▶ **DATA FOR ANALYSIS**:
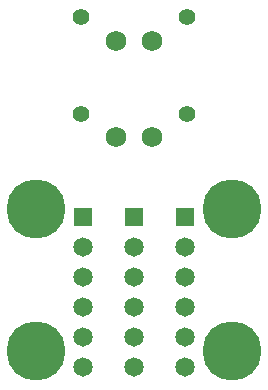
<source format=gbs>
G04*
G04 #@! TF.GenerationSoftware,Altium Limited,Altium Designer,23.10.1 (27)*
G04*
G04 Layer_Color=16711935*
%FSLAX25Y25*%
%MOIN*%
G70*
G04*
G04 #@! TF.SameCoordinates,63F36303-5D97-42AD-868C-FB7FB63341C3*
G04*
G04*
G04 #@! TF.FilePolarity,Negative*
G04*
G01*
G75*
%ADD18C,0.19685*%
%ADD19R,0.06457X0.06457*%
%ADD20C,0.06457*%
%ADD21C,0.06850*%
%ADD22C,0.05551*%
D18*
X32677Y-41339D02*
D03*
Y-88583D02*
D03*
X-32677D02*
D03*
Y-41339D02*
D03*
D19*
X16929Y-43701D02*
D03*
X0D02*
D03*
X-16929Y-43701D02*
D03*
D20*
X16929Y-53701D02*
D03*
X16929Y-63701D02*
D03*
X16929Y-73701D02*
D03*
X16929Y-83701D02*
D03*
Y-93701D02*
D03*
X0Y-53701D02*
D03*
Y-63701D02*
D03*
Y-73701D02*
D03*
Y-83701D02*
D03*
Y-93701D02*
D03*
X-16929Y-53701D02*
D03*
X-16929Y-63701D02*
D03*
X-16929Y-73701D02*
D03*
Y-83701D02*
D03*
X-16929Y-93701D02*
D03*
D21*
X5906Y-17323D02*
D03*
X-5906D02*
D03*
X5906Y14961D02*
D03*
X-5906D02*
D03*
D22*
X17717Y-9606D02*
D03*
X-17717D02*
D03*
X17717Y22677D02*
D03*
X-17717D02*
D03*
M02*

</source>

▶ **GOAL OF THE EXERCISE**:
Print exactly the stretch of lines beginning with the one that holds "X0Y-53701D02*" and ending at the last line above.

▶ **SOLUTION**:
X0Y-53701D02*
D03*
Y-63701D02*
D03*
Y-73701D02*
D03*
Y-83701D02*
D03*
Y-93701D02*
D03*
X-16929Y-53701D02*
D03*
X-16929Y-63701D02*
D03*
X-16929Y-73701D02*
D03*
Y-83701D02*
D03*
X-16929Y-93701D02*
D03*
D21*
X5906Y-17323D02*
D03*
X-5906D02*
D03*
X5906Y14961D02*
D03*
X-5906D02*
D03*
D22*
X17717Y-9606D02*
D03*
X-17717D02*
D03*
X17717Y22677D02*
D03*
X-17717D02*
D03*
M02*

</source>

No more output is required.